Using the most recent advances in tooth implant technology, Drs. Bullard, Smith, Hughes, Stern, and Yanich are able to place single stage implants. These implants do not require a second procedure to uncover them, but do require a minimum of six weeks of healing time before artificial teeth are placed. There are even situations where the implants can be placed at the same time as a tooth extraction further minimizing the number of surgical procedures.
Dental implant placement is a team effort between an oral and maxillofacial surgeon and a restorative dentist. While Drs. Bullard, Smith, Hughes, Stern, Yanich perform the actual implant surgery, initial tooth extractions, and bone grafting if necessary, the restorative dentist (your dentist) fits and makes the permanent prosthesis.
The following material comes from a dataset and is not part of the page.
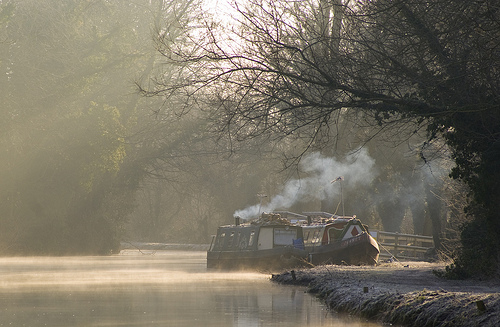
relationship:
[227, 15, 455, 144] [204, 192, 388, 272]
tree over boat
Your dentist will also make any temporary prosthesis needed during the implant process.
What Types Of Prosthesis Are Available?
A single prosthesis (crown) is used to replace one missing tooth – each prosthetic tooth attaches to its own implant. A partial prosthesis (fixed bridge) can replace two or more teeth and may require only two or three implants. A complete dental prosthesis (fixed bridge) replaces all the teeth in your upper or lower jaw. The number of implants varies depending upon which type of complete prosthesis (removable or fixed) is recommended. A removable prosthesis (over denture) attaches to a bar or ball in socket attachments, whereas a fixed prosthesis is permanent and removable only by the dentist.
Drs. Bullard, Smith, Hughes, Stern, and Yanich perform in-office implant surgery in a hospital-style operating suite, thus optimizing the level of sterility. Inpatient hospital implant surgery is for patients who have special medical or anesthetic needs or for those who need extensive bone grafting from the jaw, hip or tibia.
Why Dental Implants?
Once you learn about dental implants, you finally realize there is a way to improve you life. When you lose several teeth, whether it’s a new situation or something you have lived with for years, chances are you have never become fully accustomed to losing such a vital part of yourself.
Dental implants can be your doorway to renewed self-confidence and peace of mind.
A Swedish scientist and orthopedic surgeon, Dr. Per-Ingvar Branemark, developed this concept for oral rehabilitation more than 35 years ago. With his pioneering research, Dr. Branemark opened the door to a lifetime of renewed comfort and self-confidence for millions of individuals facing the frustration and embarrassment of tooth loss.
Why Select Dental Implants Over More Traditional Types Of Restorations?
There are several reasons: A bridge, which can be used to replace one or more teeth, requires the reduction of multiple teeth for crown placement. Alternatively, removing a denture at night may be inconvenient, not to mention that dentures that slip can be uncomfortable and rather embarrassing.
Are You A Candidate For Implants?
If you are considering implants, your mouth must be examined thoroughly and your medical and dental history reviewed. If you mouth is not ideal for implants, ways of improving outcome, such as bone grafting, may be recommended.
What Type Of Anesthesia Is Used?
The majority of dental implants and bone graft can be performed in the office under local anesthesia, with or without general anesthesia.